[start THE RECORDS]
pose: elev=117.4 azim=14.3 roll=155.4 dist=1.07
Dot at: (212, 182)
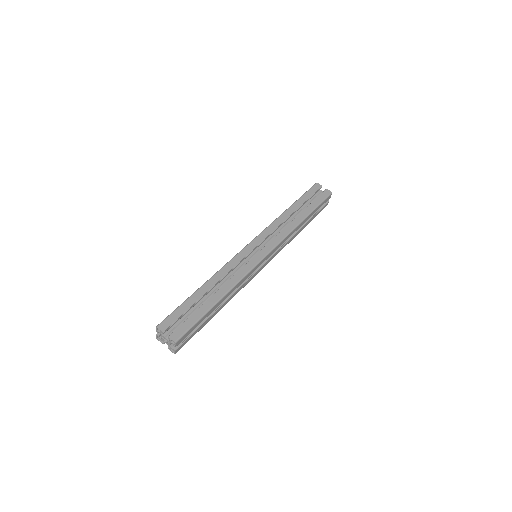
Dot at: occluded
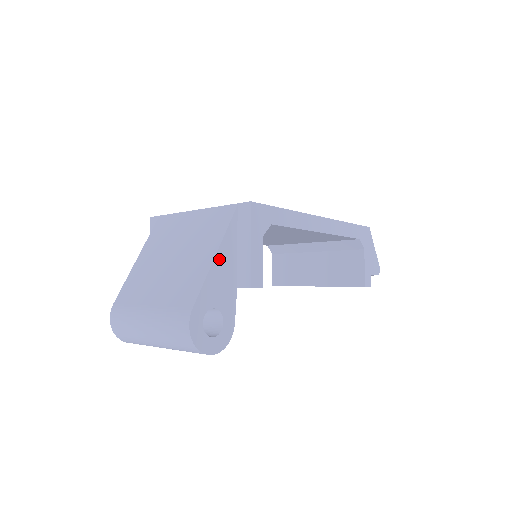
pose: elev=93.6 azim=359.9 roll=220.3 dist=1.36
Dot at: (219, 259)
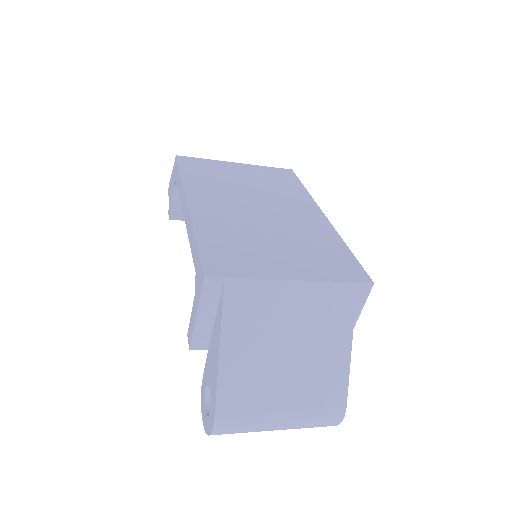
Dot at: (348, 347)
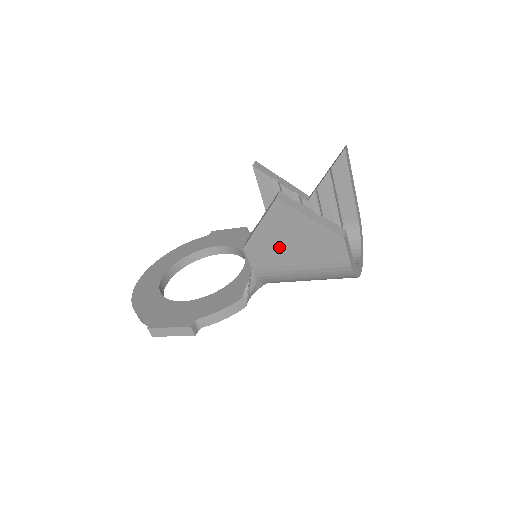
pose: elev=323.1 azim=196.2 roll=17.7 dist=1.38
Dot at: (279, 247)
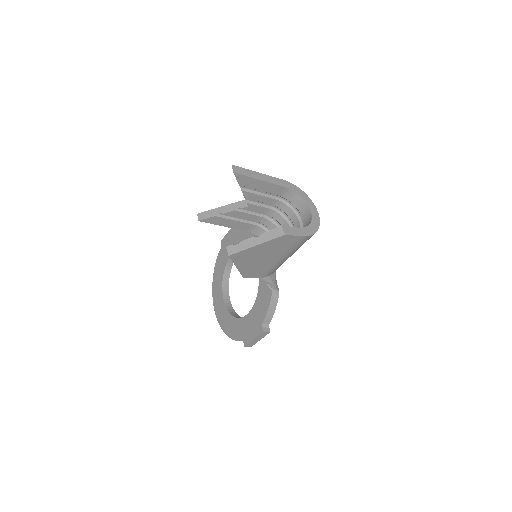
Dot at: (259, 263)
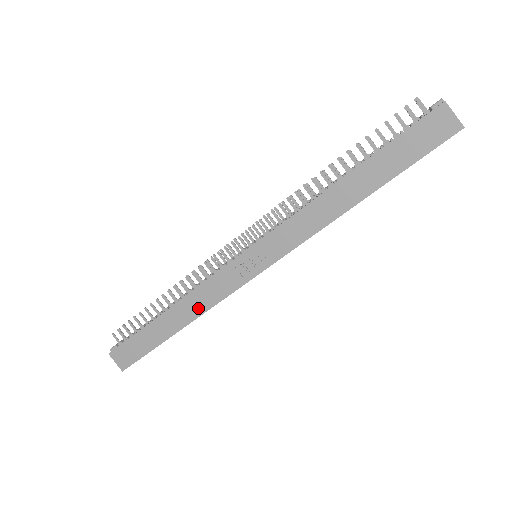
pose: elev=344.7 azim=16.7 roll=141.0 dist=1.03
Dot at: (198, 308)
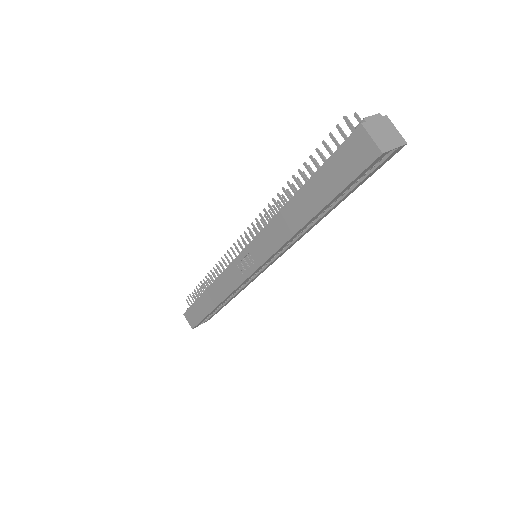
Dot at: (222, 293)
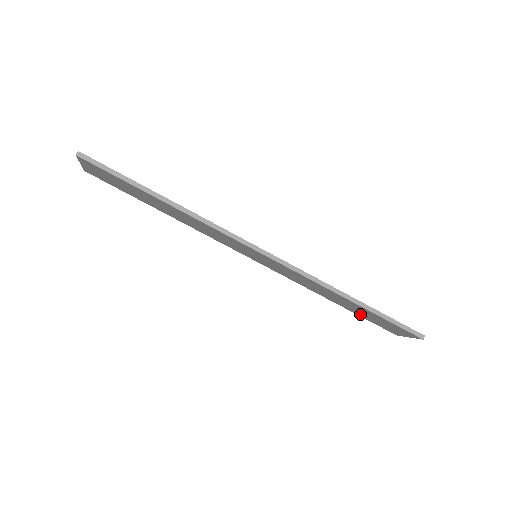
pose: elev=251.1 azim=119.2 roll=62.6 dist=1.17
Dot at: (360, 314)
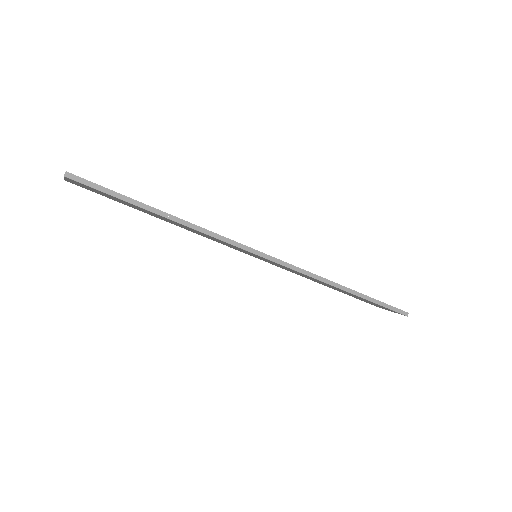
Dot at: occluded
[end THE RECORDS]
Write out every line of the listing above as a numbered list, skipping blank lines and omitting the pictures.

▶ **FULL ANSWER**:
1. pose: elev=117.4 azim=14.3 roll=155.4 dist=1.07
2. Dot at: (212, 182)
3. Dot at: occluded
4. pose: elev=93.6 azim=359.9 roll=220.3 dist=1.36
5. Dot at: (219, 259)
6. Dot at: (348, 347)
7. pose: elev=323.1 azim=196.2 roll=17.7 dist=1.38
8. Dot at: (279, 247)
9. Dot at: (259, 263)
10. pose: elev=344.7 azim=16.7 roll=141.0 dist=1.03
11. Dot at: (198, 308)
12. Dot at: (222, 293)
13. pose: elev=251.1 azim=119.2 roll=62.6 dist=1.17
14. Dot at: (360, 314)
15. Dot at: occluded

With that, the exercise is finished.